Mentoring für INGenieurinnen - Potenzialentfaltung mit Schubkraft

Uncategorized Sep 10, 2015

Antoinette Beckert & Anna Biermann, Leiterinnen des VDI Berlin-Brandenburg-Arbeitskreises "Frauen im Ingenieurberuf" (kurz: AK FIB) laden zur Panel-Discussion. Worum ging's? Unsere Erfahrungen zu Karriere & Mentoring.

Mentoring wird in Unternehmen eingesetzt, um Schub in Karrieren zu bringen: Erfahrene Fach- oder Führungspersönlichkeiten begleiten in sogenannten “Tandems”  Nachwuchsführungskräfte, die den nächsten Schritt in ihrer beruflichen Laufbahn geplant haben. Mentoring ermöglicht Lernen und Entwicklung im vertrauten Rahmen, eng an den wirklich relevanten Fragen des Berufsalltags.

Die beiden AK FIB-Macherinnen Antoinette Beckert und Anna Biermann hatten zum Erfahrungsaustausch in die Gelbe Villa in Berlin-Kreuzberg eingeladen. Wir funktionieren solche Tandem-Partnerschaften konkret? Welchen Gewinn hält Mentoring sowohl für die Mentor/Innen und Mentees als auch für Unternehmen bereit?
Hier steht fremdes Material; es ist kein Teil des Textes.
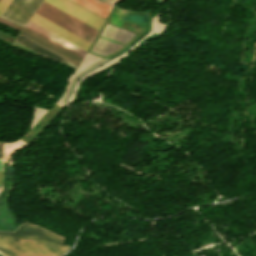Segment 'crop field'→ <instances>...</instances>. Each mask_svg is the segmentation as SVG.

Welche Rahmenbedingungen müssen gesetzt sein, damit Mentoring die gewünschte Schubkraft bringt?Wie kann ein Mentoring-Programm ganz praktisch aussehen? Und: Wie und wo finde ich überhaupt ein/e Mentor/In oder eine/n Mentee?

Wir freuen uns, dass wir auf dem Panel neben zwei weiteren ausgewiesenen Expertinnen unsere Erfahrungen teilen durften: Kathrin Mahler-Walther ist Geschäftsführendes Vorstandsmitglied der Europäische Akademie für Frauen in Politik und Wirtschaft Berlin e.V. (EAF). Sie berät Unternehmen und Verbände zur Förderung von Frauen in Führungspositionen und der Work-Life-Balance von Führungskräften.

Prof. Dr. Pakize Schuchert- Güler, Hochschule für Wirtschaft und Recht (HWR) Berlin, Fachbereich Wirtschaftswissenschaften, ist Beauftragte für Mentoring an der Hochschule und verantwortlich für die Konzeption, Implementierung und wissenschaftliche Begleitung von innovativen „Mentoring-Formen“ an der HWR Berlin. Darüber hinaus ist sie für die Entwicklung und Überprüfung weiterer Maßnahmen zur Erhöhung Interkultureller Kompetenzen zuständig.

Clarissa-Diana Wilke berichtete, welche beruflichen Erfahrungen bei ihr dazu geführt haben, sich für das Thema Mentoring zu interessieren und letztlich mehr daraus zu machen: Clarissa hat für den BPW Berlin gemeinsam mit ihren Netzwerk-Kolleginnen Nicole Armbrüster, Consuela Göricke und Jutta Wepler ein Mentoring-Programm speziell für berufstätige Frauen entwickelt, die beim "Matching" gerne selbst ein Wörtchen mitreden. Und natürlich ging es um die Mentoring-Aktivitäten im Rahmen der Kooperation von WOMEN'S BOARDWAY mit MentorMe.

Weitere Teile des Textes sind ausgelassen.